During the 1970s, American foreign policy faced a predicament of clashing imperatives - US decision makers, already struggling to maintain stability and devise strategic frameworks to guide the exercise of American power during the Cold War, found themselves hampered by the emergence of dilemmas that would come to a head in the post-Cold War era. Their choices proved to be of enormous consequence for the development of American foreign policy in the final decades of the twentieth century and beyond.

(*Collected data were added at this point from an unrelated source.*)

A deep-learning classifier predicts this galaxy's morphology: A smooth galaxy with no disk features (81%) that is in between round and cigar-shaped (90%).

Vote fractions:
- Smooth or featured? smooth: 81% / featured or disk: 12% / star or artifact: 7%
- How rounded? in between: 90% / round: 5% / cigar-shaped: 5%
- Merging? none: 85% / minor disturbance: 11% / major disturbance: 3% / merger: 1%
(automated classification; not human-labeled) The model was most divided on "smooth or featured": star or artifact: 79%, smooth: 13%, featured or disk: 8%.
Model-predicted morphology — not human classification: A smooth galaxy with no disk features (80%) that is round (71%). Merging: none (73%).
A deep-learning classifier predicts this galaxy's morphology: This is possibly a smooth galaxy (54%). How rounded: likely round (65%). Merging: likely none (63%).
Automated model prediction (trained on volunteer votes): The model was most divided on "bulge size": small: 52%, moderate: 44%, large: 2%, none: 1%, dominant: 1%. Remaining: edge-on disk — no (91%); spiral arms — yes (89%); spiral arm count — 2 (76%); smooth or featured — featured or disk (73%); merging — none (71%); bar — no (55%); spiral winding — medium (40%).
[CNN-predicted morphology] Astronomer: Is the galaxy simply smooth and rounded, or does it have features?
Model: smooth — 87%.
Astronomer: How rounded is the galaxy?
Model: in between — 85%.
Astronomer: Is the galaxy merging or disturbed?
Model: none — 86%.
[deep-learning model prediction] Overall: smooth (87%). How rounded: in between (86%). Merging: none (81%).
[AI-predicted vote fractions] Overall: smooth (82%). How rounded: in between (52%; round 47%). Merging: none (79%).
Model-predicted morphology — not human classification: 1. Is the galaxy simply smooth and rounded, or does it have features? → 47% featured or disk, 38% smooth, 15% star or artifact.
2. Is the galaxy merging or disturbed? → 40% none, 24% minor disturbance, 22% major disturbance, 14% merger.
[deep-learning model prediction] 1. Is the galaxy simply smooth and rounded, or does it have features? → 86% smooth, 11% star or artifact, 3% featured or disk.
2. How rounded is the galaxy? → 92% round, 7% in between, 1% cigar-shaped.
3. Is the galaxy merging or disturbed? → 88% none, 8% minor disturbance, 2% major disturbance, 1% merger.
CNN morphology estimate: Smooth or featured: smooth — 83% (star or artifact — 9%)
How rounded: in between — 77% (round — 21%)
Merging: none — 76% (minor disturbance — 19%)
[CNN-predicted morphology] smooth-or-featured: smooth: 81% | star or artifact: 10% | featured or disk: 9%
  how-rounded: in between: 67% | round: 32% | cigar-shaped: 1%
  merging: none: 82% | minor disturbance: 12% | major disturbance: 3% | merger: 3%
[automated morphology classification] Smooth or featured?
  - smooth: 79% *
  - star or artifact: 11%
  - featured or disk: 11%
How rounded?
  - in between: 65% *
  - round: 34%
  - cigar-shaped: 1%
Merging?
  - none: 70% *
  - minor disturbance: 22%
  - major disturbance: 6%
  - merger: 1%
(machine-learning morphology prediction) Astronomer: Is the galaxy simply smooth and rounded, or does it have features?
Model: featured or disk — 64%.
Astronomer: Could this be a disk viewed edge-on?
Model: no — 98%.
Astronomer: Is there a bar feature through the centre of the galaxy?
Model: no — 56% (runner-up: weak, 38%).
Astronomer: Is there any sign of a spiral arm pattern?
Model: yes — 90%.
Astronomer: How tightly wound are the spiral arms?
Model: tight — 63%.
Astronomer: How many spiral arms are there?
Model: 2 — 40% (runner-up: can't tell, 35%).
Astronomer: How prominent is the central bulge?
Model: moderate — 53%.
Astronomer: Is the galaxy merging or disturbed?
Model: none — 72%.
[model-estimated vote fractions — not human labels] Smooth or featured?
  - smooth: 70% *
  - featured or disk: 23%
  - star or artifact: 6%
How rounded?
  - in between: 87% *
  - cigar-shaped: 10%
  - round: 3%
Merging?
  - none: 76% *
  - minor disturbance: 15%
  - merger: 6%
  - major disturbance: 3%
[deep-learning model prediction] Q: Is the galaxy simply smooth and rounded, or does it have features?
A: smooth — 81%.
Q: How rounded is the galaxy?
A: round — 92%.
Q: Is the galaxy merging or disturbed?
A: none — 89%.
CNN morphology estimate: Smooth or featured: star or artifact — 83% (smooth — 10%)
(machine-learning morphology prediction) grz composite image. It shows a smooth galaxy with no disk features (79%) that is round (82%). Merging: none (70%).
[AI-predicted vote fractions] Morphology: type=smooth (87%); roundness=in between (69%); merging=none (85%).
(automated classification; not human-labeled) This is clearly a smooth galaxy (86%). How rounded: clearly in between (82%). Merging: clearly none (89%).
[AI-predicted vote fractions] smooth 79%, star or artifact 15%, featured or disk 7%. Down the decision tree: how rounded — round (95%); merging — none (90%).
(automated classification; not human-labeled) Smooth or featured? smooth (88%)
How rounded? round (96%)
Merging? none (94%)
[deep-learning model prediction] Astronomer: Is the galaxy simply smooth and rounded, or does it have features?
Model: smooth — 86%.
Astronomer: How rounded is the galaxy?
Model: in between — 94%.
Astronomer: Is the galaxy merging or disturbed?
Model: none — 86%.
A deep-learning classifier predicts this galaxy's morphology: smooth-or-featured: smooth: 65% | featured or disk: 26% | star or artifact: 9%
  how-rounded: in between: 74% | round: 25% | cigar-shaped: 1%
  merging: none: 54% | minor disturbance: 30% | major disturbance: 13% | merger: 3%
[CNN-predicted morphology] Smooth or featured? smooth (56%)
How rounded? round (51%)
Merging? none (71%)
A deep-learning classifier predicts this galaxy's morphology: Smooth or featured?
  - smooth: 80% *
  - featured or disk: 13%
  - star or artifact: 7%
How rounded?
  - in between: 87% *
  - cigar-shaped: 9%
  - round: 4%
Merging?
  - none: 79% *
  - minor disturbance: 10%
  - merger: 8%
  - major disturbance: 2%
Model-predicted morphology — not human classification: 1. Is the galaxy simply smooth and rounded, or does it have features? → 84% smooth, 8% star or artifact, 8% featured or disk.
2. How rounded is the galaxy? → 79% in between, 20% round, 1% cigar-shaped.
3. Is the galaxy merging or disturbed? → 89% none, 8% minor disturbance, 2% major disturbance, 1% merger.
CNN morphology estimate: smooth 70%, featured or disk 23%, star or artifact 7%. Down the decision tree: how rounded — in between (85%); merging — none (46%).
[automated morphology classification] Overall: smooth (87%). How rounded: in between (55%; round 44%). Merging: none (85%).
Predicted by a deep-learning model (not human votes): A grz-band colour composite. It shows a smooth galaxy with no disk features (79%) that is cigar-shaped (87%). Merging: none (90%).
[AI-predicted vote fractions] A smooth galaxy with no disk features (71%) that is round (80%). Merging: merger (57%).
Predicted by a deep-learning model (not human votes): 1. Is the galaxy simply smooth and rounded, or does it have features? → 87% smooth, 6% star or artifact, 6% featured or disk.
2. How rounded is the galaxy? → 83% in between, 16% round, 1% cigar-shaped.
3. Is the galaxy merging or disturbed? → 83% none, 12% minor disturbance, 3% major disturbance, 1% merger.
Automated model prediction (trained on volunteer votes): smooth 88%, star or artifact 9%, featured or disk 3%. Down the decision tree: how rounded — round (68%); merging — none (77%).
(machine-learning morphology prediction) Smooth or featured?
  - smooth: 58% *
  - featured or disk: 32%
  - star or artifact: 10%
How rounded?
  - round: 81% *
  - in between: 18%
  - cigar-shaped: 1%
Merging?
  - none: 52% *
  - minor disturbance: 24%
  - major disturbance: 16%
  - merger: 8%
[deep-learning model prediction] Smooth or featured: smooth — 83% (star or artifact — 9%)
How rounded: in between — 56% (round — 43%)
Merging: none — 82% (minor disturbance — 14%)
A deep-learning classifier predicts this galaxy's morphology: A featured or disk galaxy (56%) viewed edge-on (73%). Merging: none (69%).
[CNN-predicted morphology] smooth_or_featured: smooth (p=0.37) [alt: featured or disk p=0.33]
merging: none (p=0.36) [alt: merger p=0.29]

In A Superpower Transformed, historian Daniel J. Sargent chronicles how policymakers across three administrations worked to manage complex international changes in a tumultuous era. Drawing on many newly-released archival documents and interviews with key figures, including President Jimmy Carter and Dr. Zbigniew Brzezinski, Sargent explores the collision of geopolitics and globalization that defined the decade. From the Nixon administration's efforts to stabilize a faltering Pax Americana; to Henry Kissinger's attempts to devise new strategies to manage or mitigate the consequences of economic globalization after the oil crisis of 1973-74; to the Carter administration's embrace of human rights promotion as a central task for foreign policy, Sargent explores the challenges that afflicted US policymakers in the 1970s, offering new insights into the complexities that emerged as the new forces of globalization and human rights transformed the United States as a superpower.

A sweeping reinterpretation of a pivotal era, A Superpower Transformed is a must-listen for anyone interested in U.S. foreign relations, American politics, globalization, economic policy, human rights, and contemporary American history.

©2015 Oxford University Press (P)2014 Audible Inc.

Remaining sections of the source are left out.